- _EXERCISE MATERIALS_
Content starts
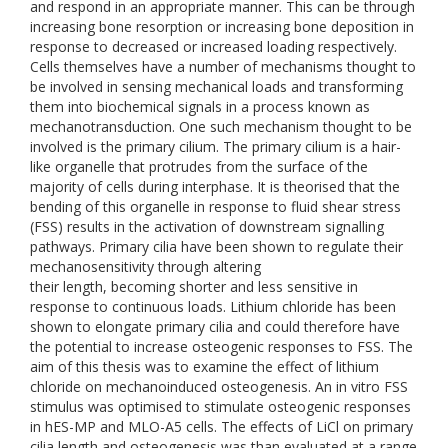
and respond in an appropriate manner. This can be through
increasing bone resorption or increasing bone deposition in
response to decreased or increased loading respectively.
Cells themselves have a number of mechanisms thought to
be involved in sensing mechanical loads and transforming
them into biochemical signals in a process known as
mechanotransduction. One such mechanism thought to be
involved is the primary cilium. The primary cilium is a hair-
like organelle that protrudes from the surface of the
majority of cells during interphase. It is theorised that the
bending of this organelle in response to fluid shear stress
(FSS) results in the activation of downstream signalling
pathways. Primary cilia have been shown to regulate their
mechanosensitivity through altering
their length, becoming shorter and less sensitive in
response to continuous loads. Lithium chloride has been
shown to elongate primary cilia and could therefore have
the potential to increase osteogenic responses to FSS. The
aim of this thesis was to examine the effect of lithium
chloride on mechanoinduced osteogenesis. An in vitro FSS
stimulus was optimised to stimulate osteogenic responses
in hES-MP and MLO-A5 cells. The effects of LiCl on primary
cilia length and osteogenesis was than evaluated at a range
Content ends
- _REQUIREMENT_
The count alone is needed: how many lines of these entries contain the word "length"?

- _TASK SOLUTION_
2